Up early (for me) today and down in the archive for a sesh with Tim in Sydney starting at 11AM due to daylight saving (also not relevant in WA as well as Queensland I found out yesterday). There’s something about the mornings, it’s not that I don’t like them, it’s just that it’s already the morning when I go to bed, I bet the mornings are amazing if you got to bed at 11PM the night before. What the early to bed people don’t experience is the stillness of 2AM-5AM. I mean, I have seen mornings many times between 7AM and 11AM but I don’t think the early to bed people know much about 2AM-5AM. It’s a wonderful time, it’s so quiet. How is it possible that such a busy world can just switch off completely for these hours? It’s a time of peace, the phone doesn’t ring, the traffic stops, the night is a cosy black blanket that even mutes the sounds of the animals. I realise that I’m talking about a small English town in winter. In the hotter countries, night creatures come out, in cities, clubs are dancing and out on the freeways, some trucks are speeding to avoid the daytime chaos, delivery trucks, garbage trucks are working, road-workers and the sex industry. Well, some of these things are on hold, but in normal times the early mornings have a smaller population and for me it’s a time of creativity, undisturbed by the distractions of the daylight and early evening hours, populated by the masses.
After the sesh, I had to go to the post office to pick up a record. It was a vinyl copy of Teenage Fanclub’s classic Bandwagonesque (1991). I also ordered Grand Prix, cheap at £15 and £12 for these two classic early nineties Brit albums. Inspired by Big Star and collecting old guitars, harmonies and what we used to call Pop songs before the term was hijacked. Although they call Katy Perry types Pop these days, I think it was actually Michael Jackson who hijacked it, calling himself “The King Of Pop”, it always felt like a square peg, round hole for me. He couldn’t call himself “The King Of R’n’R”, Elvis already had that crown but surely “Pop” didn’t accurately describe MJ, nor did R’n’R. He was great, sure, but he wasn’t the king of either Pop or R’n’R.
Outside on the pasty hunt and the package hunt, I swept through the drizzle as fast as possible, umbrellaless but wearing jeans finally on this nippy wet day and grabbing my favourite Italian coat that was soon covered in thousands of small glimmering droplets.

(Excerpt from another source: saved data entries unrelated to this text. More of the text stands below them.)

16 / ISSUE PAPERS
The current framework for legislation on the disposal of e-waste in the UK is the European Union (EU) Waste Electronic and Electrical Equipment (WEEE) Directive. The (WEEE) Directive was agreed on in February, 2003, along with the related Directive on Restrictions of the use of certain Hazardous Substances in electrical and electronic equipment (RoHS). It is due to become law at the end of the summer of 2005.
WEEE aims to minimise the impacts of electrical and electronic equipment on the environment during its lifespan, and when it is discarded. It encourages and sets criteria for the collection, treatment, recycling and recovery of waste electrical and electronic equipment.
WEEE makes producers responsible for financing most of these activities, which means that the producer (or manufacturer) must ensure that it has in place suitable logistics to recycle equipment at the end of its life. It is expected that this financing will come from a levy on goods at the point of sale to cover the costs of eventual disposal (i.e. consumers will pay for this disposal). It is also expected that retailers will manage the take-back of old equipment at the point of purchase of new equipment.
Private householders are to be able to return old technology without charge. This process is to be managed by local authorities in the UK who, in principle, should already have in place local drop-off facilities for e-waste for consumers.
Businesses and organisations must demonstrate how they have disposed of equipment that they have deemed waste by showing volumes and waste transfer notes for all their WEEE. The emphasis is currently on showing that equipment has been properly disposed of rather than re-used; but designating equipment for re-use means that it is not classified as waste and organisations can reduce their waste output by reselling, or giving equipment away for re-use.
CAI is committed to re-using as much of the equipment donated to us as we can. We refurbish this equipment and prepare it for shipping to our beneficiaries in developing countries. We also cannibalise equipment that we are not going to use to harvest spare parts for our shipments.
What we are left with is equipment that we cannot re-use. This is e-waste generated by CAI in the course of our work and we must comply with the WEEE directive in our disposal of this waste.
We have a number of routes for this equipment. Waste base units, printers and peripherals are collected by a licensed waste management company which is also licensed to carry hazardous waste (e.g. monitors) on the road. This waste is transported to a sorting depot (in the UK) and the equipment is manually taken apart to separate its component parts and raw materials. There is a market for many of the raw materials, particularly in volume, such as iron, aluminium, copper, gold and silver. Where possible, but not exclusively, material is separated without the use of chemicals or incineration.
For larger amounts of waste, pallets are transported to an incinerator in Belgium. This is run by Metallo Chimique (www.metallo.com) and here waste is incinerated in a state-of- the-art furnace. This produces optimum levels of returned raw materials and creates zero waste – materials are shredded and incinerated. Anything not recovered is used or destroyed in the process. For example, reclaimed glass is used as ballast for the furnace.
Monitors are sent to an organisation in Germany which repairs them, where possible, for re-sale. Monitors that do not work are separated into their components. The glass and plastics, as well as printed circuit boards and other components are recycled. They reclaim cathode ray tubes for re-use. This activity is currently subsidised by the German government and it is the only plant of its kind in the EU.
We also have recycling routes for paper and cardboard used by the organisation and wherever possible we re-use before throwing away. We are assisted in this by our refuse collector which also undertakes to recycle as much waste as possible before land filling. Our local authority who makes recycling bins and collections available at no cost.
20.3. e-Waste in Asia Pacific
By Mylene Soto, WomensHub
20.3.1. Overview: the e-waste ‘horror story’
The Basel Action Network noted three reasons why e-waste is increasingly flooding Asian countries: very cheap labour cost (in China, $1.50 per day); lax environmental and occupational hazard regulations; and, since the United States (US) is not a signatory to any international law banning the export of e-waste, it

It’s autumn and when Olivia and I went down to see the sea today, the darkness was falling and silhouetted against a winter sky, the leaves were turning brown and were beginning to pile up on the pathways. It was nice to have to wear clothes instead of removing them. In the summer months, I’m always too hot and clothes are suffocating but it is with great joy that I can return to the jackets and the long pants.
By the time we’d reached the beach the distant sun was almost gone, puffs of small black clouds hung in the sky where the light was sinking and we climbed from the tip of the sea over the grinding stones back to the supermarket. Inside we bought our usual list of brie for 2AM snacks, butter for the mushrooms and the peas, muesli, bran, tissues (when it gets soggy, the bran kind of tastes the same as the tissues) and 400 toilet rolls in case the world ends (if that happens won’t the toilets also end, making the 400 toilet rolls redundant?). The supermarket down by the beach is a German company, Lidl, pronounced Liddle in English, pronounced Leedle in German. At this time of year, they start to get German Christmas treats and Olivia’s face lit up as she relived her childhood.

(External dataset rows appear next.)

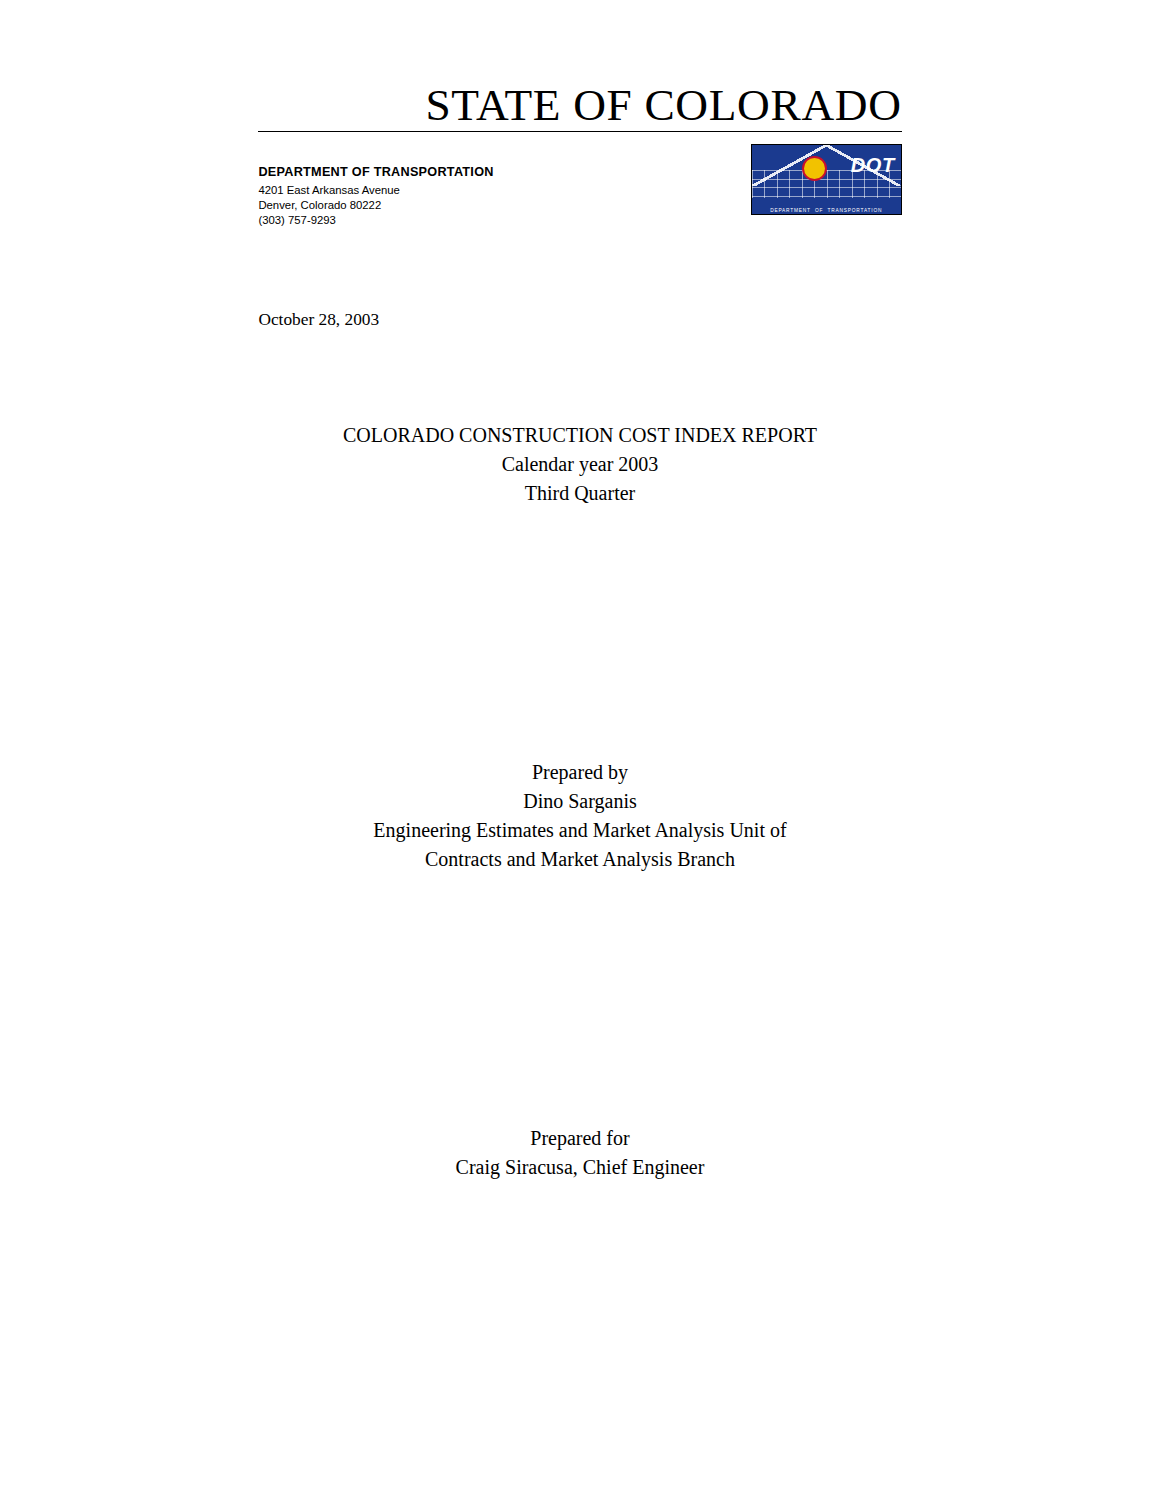STATE OF COLORADO
DOT
Department of Transportation
DEPARTMENT OF TRANSPORTATION
4201 East Arkansas Avenue
Denver, Colorado 80222
(303) 757-9293
October 28, 2003
COLORADO CONSTRUCTION COST INDEX REPORT
Calendar year 2003
Third Quarter
Prepared by
Dino Sarganis
Engineering Estimates and Market Analysis Unit of
Contracts and Market Analysis Branch
Prepared for
Craig Siracusa, Chief Engineer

On the way backwards and forwards to the post office, I went past a house that is being renovated and in the front garden there was a cement mixer with a workman mixing the cement. I thought to myself isn’t it fascinating that cement has to keep moving so it doesn’t set? So it’s not just a cement mixer, it’s a cement liquefier. You sometimes see those big cement mixer trucks on the road with their load turning so they can get to their destination and still be carrying liquid cement. But what happens when the mechanism that keeps the load spinning breaks down? Does that mean the cement sets in the truck? If it does, how do you get it out? Do they drill it out? Or do they just throw the truck away?

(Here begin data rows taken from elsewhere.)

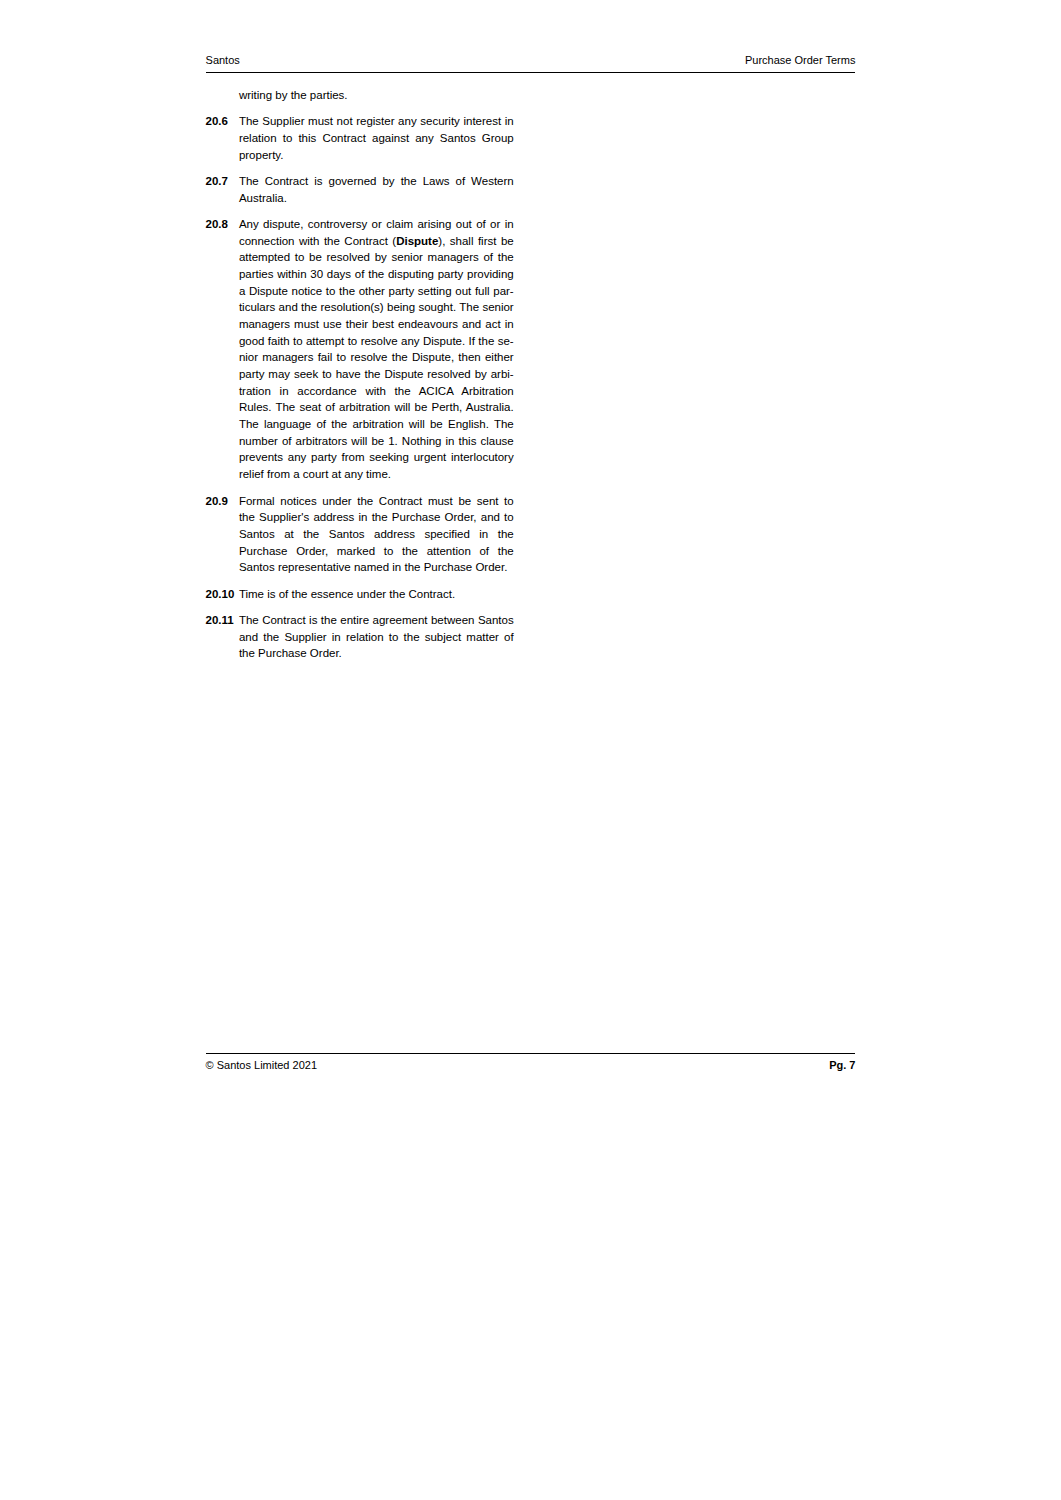Santos
Purchase Order Terms
writing by the parties.
20.6 The Supplier must not register any security interest in relation to this Contract against any Santos Group property.
20.7 The Contract is governed by the Laws of Western Australia.
20.8 Any dispute, controversy or claim arising out of or in connection with the Contract (Dispute), shall first be attempted to be resolved by senior managers of the parties within 30 days of the disputing party providing a Dispute notice to the other party setting out full particulars and the resolution(s) being sought. The senior managers must use their best endeavours and act in good faith to attempt to resolve any Dispute. If the senior managers fail to resolve the Dispute, then either party may seek to have the Dispute resolved by arbitration in accordance with the ACICA Arbitration Rules. The seat of arbitration will be Perth, Australia. The language of the arbitration will be English. The number of arbitrators will be 1. Nothing in this clause prevents any party from seeking urgent interlocutory relief from a court at any time.
20.9 Formal notices under the Contract must be sent to the Supplier's address in the Purchase Order, and to Santos at the Santos address specified in the Purchase Order, marked to the attention of the Santos representative named in the Purchase Order.
20.10 Time is of the essence under the Contract.
20.11 The Contract is the entire agreement between Santos and the Supplier in relation to the subject matter of the Purchase Order.
© Santos Limited 2021
Pg. 7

Music today is the fifth Genesis album and the fourth of their classic run. Selling England By The Pound was released in 1973. Artwork by Betty Swanwick from a painting she had already done called The Dream where she added the lawnmower to connect to the album’s future hit single, I Know What I Like (In Your Wardrobe, No.21 in the UK). The album reached No.3 in the UK charts and yes it’s true I’m always talking about these four classic Genesis records between 1970-1973 but they are so influential to me and I realise that my 12 string thing, which I haven’t really analysed, probably comes from these Genesis albums and of course Jimmy Page’s amazing 12 string playing, not The Byrds’. Of course, there’s other 12 string influencers, Pye Hastings from Caravan and Patrick Mata from Community FK, George Harrison, but apart from Mata and his crazy fuzz 12 string influence, it’s all English.